No sé por qué siempre imaginé una puerta giratoria en el Cecil. Acerté. Un portero de librea verde me mira indolente mientras la empujo. El interior parece intacto, conservando todo el aire de época de los hoteles coloniales. Me demoro recorriendo el vestíbulo. Uno, dos, tres, cuatro, cinco.... Hasta seis espejos enormes, de marcos dorados bordean las puertas, dos en cada extremo, del antiguo salón de baile, hoy comedor. Me siento confundido en una mesa y me obligo a decidir cuál de ellos es mi espejo. Pido una Stela. Me la sirve una camarera de ajustado uniforme azul, la falda demasiado corta para el país. No está fría, pero no protesto. La veo alejarse mientras habla en un árabe muy rápido con un compañero que parece requebrarla. La mesa es pequeña y redonda. Aparto el horrible menú de sandwiches de plástico y me miro en uno de los espejo con la cerveza, el libro abierto y una risa enorme estallando en mi rostro. Así tenía que ser y así ha sido. En este maravilloso juego de ilusorios reflejos, he sido víctima de uno de ellos, del más cruel de todos, el que te coloca justo enfrente de tu propia estupidez:
la culpa se dirige siempre hacia su complemento, el castigo, y sólo en él encuentra satisfacción.

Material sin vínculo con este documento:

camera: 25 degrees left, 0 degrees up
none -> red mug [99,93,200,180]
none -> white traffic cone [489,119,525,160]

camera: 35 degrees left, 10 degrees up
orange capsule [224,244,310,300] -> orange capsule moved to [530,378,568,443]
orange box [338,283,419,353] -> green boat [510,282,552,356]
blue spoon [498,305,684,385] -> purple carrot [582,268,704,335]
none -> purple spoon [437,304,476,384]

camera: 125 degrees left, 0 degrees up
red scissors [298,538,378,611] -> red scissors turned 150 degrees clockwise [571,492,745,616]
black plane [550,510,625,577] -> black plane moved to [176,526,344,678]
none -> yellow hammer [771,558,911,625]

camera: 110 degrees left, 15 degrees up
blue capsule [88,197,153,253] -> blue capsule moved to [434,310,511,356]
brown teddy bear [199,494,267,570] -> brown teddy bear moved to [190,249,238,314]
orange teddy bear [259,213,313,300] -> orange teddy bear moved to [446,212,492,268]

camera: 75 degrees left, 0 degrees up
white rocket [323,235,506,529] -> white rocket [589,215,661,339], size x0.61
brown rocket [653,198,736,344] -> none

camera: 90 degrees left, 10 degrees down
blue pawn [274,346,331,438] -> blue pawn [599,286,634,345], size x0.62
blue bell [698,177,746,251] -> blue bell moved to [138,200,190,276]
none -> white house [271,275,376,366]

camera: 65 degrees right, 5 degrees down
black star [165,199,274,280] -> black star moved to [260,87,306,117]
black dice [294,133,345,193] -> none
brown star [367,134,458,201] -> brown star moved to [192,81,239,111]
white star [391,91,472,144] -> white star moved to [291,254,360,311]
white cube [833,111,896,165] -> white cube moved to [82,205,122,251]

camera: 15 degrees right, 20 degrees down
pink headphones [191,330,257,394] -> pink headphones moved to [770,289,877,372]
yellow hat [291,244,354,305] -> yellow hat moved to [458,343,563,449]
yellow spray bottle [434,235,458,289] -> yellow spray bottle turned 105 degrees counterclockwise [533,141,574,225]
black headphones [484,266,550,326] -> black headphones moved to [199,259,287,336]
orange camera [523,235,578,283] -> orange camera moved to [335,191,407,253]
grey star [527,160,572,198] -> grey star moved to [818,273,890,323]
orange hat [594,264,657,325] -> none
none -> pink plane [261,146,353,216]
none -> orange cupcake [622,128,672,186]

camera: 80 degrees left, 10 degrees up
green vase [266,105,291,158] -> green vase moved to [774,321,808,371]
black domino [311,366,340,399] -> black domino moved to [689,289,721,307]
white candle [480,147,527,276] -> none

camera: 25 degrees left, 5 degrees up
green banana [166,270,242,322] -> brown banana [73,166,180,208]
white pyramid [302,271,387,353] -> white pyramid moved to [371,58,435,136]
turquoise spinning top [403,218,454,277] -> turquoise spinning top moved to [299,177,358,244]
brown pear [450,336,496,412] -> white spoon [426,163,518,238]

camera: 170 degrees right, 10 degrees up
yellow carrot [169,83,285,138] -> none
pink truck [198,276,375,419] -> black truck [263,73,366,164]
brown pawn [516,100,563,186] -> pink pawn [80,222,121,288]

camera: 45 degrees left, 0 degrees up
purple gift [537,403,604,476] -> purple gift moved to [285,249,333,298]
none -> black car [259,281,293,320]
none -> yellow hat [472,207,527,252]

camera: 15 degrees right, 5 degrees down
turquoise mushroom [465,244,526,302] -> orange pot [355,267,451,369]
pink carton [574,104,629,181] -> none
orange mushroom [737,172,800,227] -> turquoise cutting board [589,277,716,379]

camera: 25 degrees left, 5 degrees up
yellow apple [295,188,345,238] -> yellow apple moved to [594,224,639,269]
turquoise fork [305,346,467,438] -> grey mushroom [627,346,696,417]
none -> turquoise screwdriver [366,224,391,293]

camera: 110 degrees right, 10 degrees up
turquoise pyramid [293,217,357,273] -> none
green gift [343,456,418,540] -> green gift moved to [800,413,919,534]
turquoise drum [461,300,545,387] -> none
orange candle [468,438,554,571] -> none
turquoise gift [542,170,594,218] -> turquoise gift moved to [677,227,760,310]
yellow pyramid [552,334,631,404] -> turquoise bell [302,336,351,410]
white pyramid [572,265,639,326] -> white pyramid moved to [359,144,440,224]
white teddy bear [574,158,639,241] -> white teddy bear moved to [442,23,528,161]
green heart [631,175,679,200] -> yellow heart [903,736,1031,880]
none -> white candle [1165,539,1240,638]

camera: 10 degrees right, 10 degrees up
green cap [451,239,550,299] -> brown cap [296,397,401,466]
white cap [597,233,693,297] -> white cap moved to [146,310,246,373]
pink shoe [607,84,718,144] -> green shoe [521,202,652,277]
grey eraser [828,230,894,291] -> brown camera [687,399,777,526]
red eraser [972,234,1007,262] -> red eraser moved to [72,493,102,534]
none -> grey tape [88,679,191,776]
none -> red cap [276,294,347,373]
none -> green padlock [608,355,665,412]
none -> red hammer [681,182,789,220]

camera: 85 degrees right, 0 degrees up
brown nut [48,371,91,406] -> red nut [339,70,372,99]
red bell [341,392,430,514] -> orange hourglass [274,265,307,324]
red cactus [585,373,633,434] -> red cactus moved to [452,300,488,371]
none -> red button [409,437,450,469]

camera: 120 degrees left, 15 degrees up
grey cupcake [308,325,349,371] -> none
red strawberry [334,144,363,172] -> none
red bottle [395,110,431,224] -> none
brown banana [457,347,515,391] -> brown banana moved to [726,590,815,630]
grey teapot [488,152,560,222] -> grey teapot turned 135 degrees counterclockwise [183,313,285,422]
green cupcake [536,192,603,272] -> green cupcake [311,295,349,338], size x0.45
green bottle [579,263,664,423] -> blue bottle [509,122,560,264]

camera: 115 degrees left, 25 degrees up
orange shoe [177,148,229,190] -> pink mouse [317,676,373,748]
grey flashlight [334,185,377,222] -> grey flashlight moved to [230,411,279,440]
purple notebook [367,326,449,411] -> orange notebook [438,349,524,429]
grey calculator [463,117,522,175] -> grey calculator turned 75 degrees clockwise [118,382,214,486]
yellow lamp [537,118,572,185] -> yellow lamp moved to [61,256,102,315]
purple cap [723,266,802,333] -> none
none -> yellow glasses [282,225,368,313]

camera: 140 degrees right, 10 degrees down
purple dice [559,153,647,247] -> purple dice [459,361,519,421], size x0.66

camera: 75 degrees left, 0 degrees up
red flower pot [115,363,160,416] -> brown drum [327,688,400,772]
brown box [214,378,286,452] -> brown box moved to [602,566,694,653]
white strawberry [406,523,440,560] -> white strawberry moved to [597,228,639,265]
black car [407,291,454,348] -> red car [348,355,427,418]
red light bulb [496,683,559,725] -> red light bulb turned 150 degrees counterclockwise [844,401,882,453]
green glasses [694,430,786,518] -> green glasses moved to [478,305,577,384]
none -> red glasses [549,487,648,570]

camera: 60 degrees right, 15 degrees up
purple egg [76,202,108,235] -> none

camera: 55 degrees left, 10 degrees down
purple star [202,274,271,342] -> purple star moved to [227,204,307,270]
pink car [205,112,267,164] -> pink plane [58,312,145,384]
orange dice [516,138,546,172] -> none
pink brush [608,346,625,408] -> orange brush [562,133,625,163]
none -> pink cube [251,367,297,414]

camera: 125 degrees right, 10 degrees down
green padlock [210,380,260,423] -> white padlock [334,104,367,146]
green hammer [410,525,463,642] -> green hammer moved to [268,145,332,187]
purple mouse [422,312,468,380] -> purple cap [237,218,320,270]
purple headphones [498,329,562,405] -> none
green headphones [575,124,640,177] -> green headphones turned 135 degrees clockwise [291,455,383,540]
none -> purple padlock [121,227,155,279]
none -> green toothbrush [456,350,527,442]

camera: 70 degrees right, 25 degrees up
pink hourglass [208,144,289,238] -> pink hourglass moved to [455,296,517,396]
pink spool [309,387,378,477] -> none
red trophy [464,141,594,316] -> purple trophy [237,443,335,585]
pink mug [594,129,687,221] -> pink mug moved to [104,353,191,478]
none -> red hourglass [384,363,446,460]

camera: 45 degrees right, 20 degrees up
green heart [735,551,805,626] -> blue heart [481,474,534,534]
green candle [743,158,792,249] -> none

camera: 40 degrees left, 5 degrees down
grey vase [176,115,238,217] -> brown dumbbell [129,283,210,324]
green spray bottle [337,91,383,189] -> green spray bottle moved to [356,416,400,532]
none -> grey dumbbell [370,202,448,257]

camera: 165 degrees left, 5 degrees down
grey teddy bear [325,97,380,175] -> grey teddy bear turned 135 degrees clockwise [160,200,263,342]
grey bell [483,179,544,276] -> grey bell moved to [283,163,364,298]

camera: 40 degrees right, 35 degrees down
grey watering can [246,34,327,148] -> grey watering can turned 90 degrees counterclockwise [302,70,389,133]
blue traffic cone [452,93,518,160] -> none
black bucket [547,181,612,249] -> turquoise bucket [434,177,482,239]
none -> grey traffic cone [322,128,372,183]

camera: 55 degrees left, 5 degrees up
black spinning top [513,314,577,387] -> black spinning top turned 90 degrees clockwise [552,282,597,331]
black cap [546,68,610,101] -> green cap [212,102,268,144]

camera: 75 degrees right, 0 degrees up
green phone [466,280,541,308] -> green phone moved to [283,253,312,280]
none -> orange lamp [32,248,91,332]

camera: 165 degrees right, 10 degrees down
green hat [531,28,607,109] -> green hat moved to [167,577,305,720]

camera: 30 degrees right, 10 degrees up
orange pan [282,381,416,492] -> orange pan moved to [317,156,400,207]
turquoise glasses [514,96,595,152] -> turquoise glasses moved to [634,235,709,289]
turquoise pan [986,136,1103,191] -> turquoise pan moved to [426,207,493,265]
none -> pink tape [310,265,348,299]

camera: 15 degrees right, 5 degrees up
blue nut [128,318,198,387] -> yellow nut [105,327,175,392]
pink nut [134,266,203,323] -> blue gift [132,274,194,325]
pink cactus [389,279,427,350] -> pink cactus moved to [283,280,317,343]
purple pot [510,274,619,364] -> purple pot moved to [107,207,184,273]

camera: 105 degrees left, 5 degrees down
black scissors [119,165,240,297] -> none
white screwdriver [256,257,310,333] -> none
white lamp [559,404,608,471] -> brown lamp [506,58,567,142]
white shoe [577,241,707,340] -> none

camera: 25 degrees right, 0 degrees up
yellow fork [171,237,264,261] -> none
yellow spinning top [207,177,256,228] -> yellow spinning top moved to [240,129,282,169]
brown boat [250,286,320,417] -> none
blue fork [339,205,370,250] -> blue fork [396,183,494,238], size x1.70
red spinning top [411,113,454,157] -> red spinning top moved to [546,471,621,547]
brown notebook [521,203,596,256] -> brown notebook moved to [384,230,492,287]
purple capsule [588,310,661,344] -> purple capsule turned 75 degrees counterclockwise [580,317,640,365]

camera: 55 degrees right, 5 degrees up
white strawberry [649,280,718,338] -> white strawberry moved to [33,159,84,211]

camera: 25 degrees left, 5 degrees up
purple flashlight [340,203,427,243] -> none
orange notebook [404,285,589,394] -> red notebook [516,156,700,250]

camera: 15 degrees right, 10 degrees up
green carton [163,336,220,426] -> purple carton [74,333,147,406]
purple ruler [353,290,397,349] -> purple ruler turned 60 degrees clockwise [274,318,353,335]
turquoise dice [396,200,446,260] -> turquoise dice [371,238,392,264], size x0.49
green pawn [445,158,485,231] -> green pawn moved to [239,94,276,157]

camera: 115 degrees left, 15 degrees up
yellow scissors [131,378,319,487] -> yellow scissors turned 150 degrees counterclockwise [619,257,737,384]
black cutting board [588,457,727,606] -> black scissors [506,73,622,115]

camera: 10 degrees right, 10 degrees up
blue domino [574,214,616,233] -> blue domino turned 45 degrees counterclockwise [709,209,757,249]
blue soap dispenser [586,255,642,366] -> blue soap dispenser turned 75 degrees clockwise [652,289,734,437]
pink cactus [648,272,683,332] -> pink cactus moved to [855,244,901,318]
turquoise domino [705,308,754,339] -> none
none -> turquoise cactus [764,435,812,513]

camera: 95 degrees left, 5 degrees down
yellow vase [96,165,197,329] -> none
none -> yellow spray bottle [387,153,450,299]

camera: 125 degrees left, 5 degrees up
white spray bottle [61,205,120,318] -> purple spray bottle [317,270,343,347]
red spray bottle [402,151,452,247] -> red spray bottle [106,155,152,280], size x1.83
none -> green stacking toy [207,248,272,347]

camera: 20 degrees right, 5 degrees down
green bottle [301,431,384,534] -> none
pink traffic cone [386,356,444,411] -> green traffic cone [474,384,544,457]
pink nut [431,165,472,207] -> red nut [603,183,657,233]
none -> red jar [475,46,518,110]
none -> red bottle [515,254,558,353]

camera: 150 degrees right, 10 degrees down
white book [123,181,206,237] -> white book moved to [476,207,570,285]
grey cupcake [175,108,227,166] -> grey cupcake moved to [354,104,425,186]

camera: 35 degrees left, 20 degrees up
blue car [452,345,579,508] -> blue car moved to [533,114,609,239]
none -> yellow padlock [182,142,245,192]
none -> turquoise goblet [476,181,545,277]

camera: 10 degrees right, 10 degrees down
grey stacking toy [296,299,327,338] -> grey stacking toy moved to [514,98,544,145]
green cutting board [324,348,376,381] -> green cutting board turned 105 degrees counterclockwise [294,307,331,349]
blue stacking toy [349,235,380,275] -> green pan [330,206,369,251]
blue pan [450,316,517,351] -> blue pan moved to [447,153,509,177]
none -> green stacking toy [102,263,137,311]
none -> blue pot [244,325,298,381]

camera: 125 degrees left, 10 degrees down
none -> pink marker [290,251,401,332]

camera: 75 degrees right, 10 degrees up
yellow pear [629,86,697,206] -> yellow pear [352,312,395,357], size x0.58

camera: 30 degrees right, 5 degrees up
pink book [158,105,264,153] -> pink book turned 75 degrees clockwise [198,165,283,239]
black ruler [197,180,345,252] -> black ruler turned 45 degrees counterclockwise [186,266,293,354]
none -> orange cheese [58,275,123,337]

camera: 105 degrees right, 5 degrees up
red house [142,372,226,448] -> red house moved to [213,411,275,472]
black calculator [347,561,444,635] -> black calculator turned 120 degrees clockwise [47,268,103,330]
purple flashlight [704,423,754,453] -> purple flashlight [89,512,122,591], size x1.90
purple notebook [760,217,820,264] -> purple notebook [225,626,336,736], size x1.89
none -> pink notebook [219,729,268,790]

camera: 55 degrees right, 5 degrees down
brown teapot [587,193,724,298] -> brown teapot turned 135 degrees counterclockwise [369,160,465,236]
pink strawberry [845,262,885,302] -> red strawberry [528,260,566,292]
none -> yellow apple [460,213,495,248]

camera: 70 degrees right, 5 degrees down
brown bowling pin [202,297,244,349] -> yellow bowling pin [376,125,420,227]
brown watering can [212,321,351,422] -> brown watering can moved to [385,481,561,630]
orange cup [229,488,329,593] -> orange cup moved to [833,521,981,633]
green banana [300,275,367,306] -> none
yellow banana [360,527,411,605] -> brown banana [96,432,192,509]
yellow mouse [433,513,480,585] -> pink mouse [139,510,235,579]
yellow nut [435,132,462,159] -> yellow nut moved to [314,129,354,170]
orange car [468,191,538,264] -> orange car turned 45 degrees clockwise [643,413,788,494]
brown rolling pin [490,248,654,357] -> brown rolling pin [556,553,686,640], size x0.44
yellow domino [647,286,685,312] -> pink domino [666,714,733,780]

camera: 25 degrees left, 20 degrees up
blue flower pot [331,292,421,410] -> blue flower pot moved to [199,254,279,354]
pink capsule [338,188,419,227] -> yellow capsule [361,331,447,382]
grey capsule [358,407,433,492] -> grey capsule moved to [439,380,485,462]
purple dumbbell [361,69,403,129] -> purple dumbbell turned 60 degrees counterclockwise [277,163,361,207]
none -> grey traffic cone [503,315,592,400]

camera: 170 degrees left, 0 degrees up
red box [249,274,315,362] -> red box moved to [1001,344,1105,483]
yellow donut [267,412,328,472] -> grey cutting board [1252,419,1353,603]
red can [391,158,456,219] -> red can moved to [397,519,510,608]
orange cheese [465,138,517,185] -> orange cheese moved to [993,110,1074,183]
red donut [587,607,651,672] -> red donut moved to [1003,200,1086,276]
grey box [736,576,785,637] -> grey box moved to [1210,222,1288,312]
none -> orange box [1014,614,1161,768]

Durante la vuelta a El Cairo guardo el precioso billete de tren ya para siempre marcando la página mientras veo pasar más y más palmeras polvorientas.
- Excelente escrito, me ha traído recuerdos de esa maravillosa novela, de sus personajes fascinantes, sobre todo Justine... Parece que ya conoces muy bien El Cairo..., este tipo de mensajes son los que más me gusta leer. Enhorabuena!lukas — 11-03-2005 12:19:41
Precioso texto, Manuel, no le sobra ni le falta coma y tiene esa concisión de que te hablaba, que hace que la palabra brille con el mismo fulgor que sólo tienen algunos espejos. No he conseguido encontrar el relato sobre la pelea de grillos, te agradecería que lo resucitaras también en estos días.